◆ ACTIVITY
Using the data below, print exactly the line with "Figure 11: Calculation sequence of simulation", the line with "Figure 2: Individual", and every line between them, but none of the pictures.

◆ EXTRACTED MATERIAL
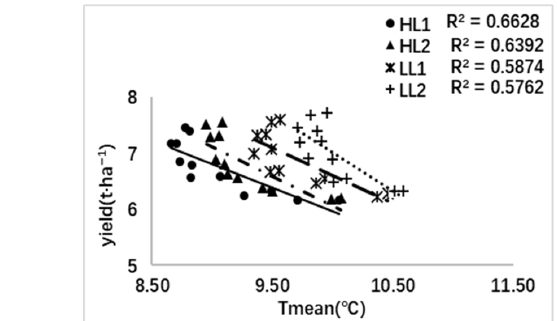
Figure 2. Correlation between radiation and yield during the whole growth period. HL1: 2017–2018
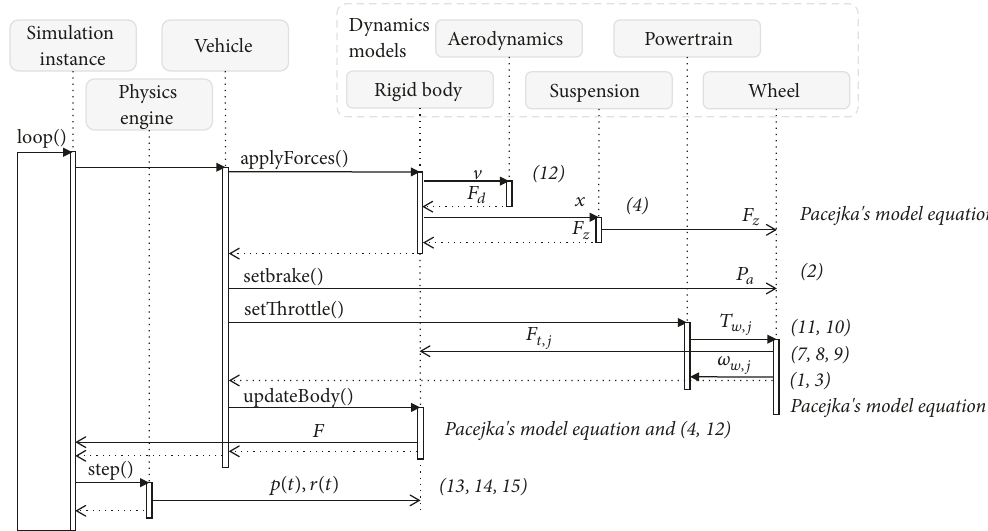
Figure 11: Calculation sequence of simulation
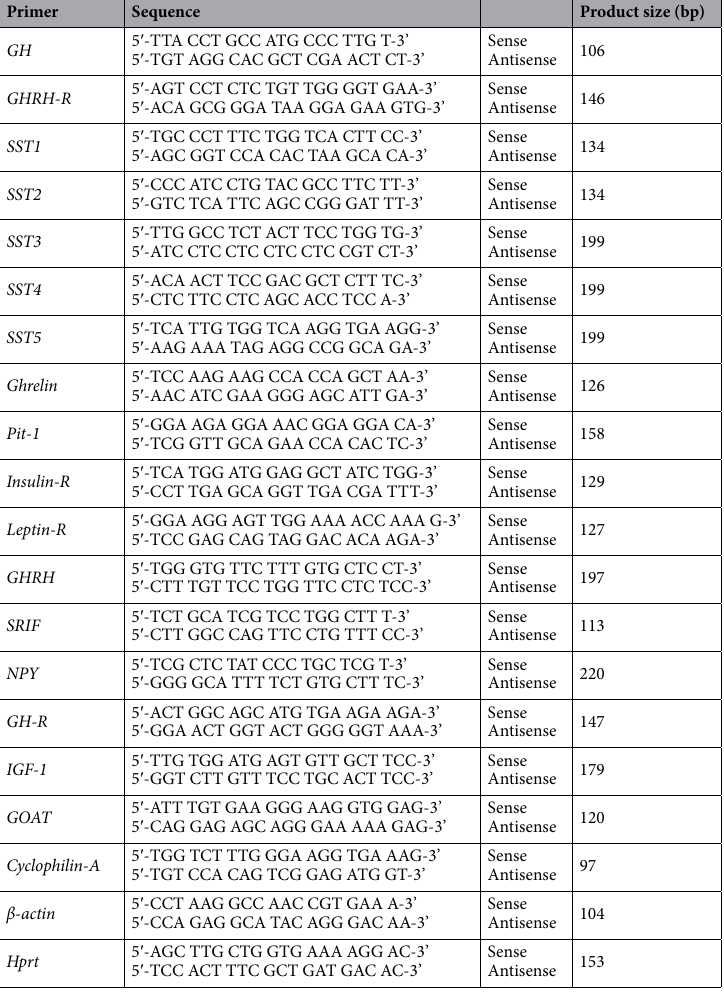
Table 1. Specific sequence of primers used in the study for quantitative real-time PCR and product sizes. GH growth hormone; GHRH-R GH-releasing hormone-receptor; SST1, SST2 SST3, SST4 and SST5 somatostatin receptor 1, 2, 3, 4 and 5; GHRH GH-releasing hormone; SRIF somatostatin; NPY neuropeptide Y; GH-R growth hormone receptor; IGF-1 insulin-like growth factor-1; GOAT ghrelin-O-acyltransferase; Hprt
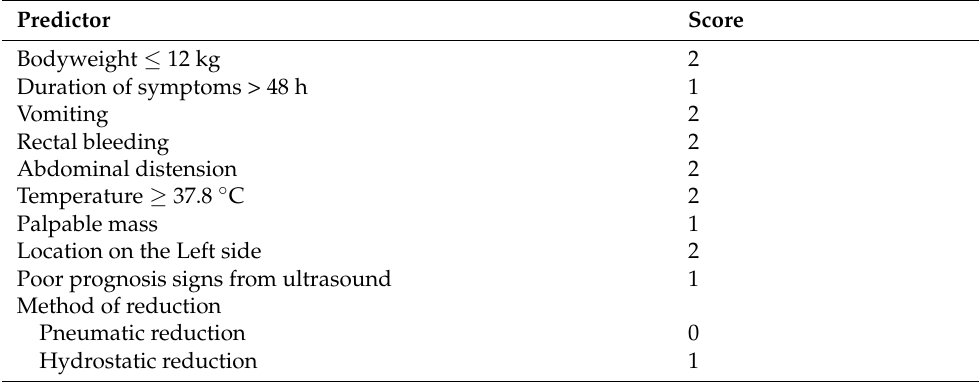
Table 1. Ten predictors of CMUI with score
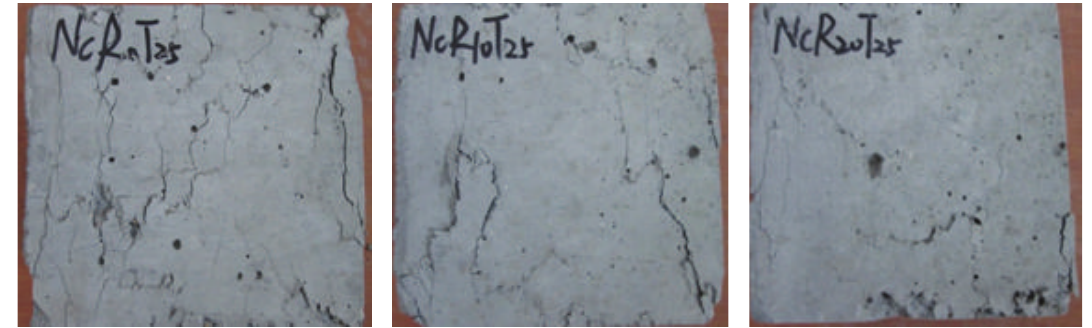
Figure 11: Actual measured fracture distribution in rubber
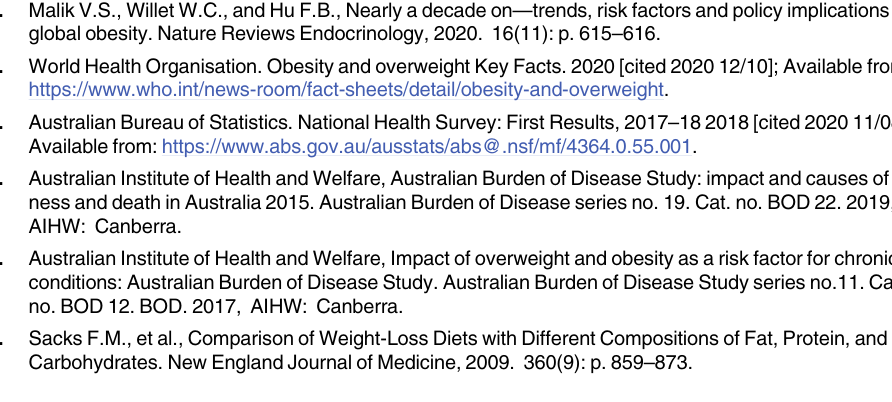
S1 Table. Database for the estimation of the avocado content of Australian foods (AUS- NUT 2011–13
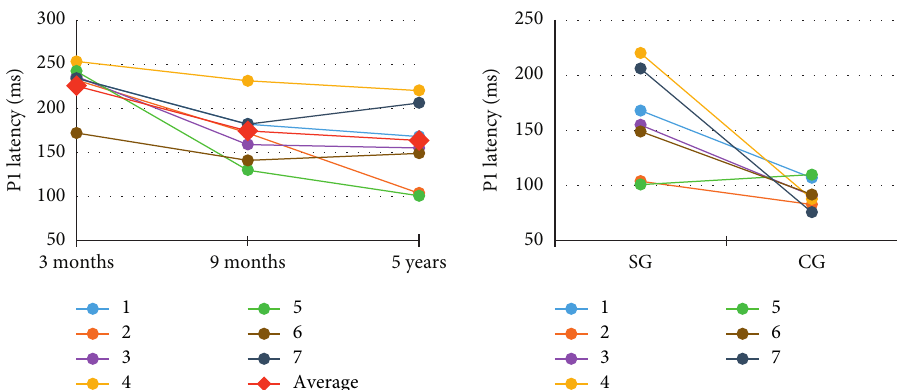
Figure 2: Individual SG profiles of progression of the P1 latency and comparison of results obtained between SG and CG in the last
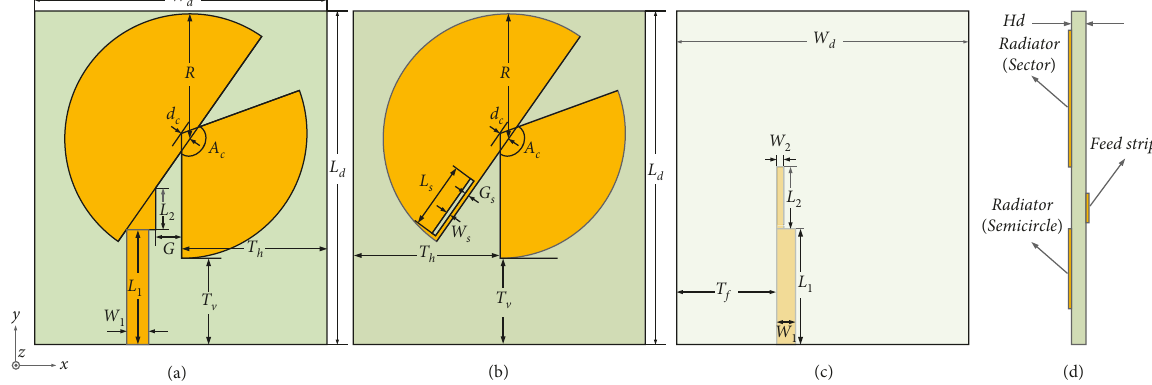
1 and J 2 at 3.3GHz; (b) J 1 and J 4 at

◆ OUTPUT OF THE EXERCISE
Figure 11: Calculation sequence of simulation
Table 1. Specific sequence of primers used in the study for quantitative real-time PCR and product sizes. GH growth hormone; GHRH-R GH-releasing hormone-receptor; SST1, SST2 SST3, SST4 and SST5 somatostatin receptor 1, 2, 3, 4 and 5; GHRH GH-releasing hormone; SRIF somatostatin; NPY neuropeptide Y; GH-R growth hormone receptor; IGF-1 insulin-like growth factor-1; GOAT ghrelin-O-acyltransferase; Hprt
Table 1. Ten predictors of CMUI with score
Figure 11: Actual measured fracture distribution in rubber
S1 Table. Database for the estimation of the avocado content of Australian foods (AUS- NUT 2011–13
Figure 2: Individual SG profiles of progression of the P1 latency and comparison of results obtained between SG and CG in the last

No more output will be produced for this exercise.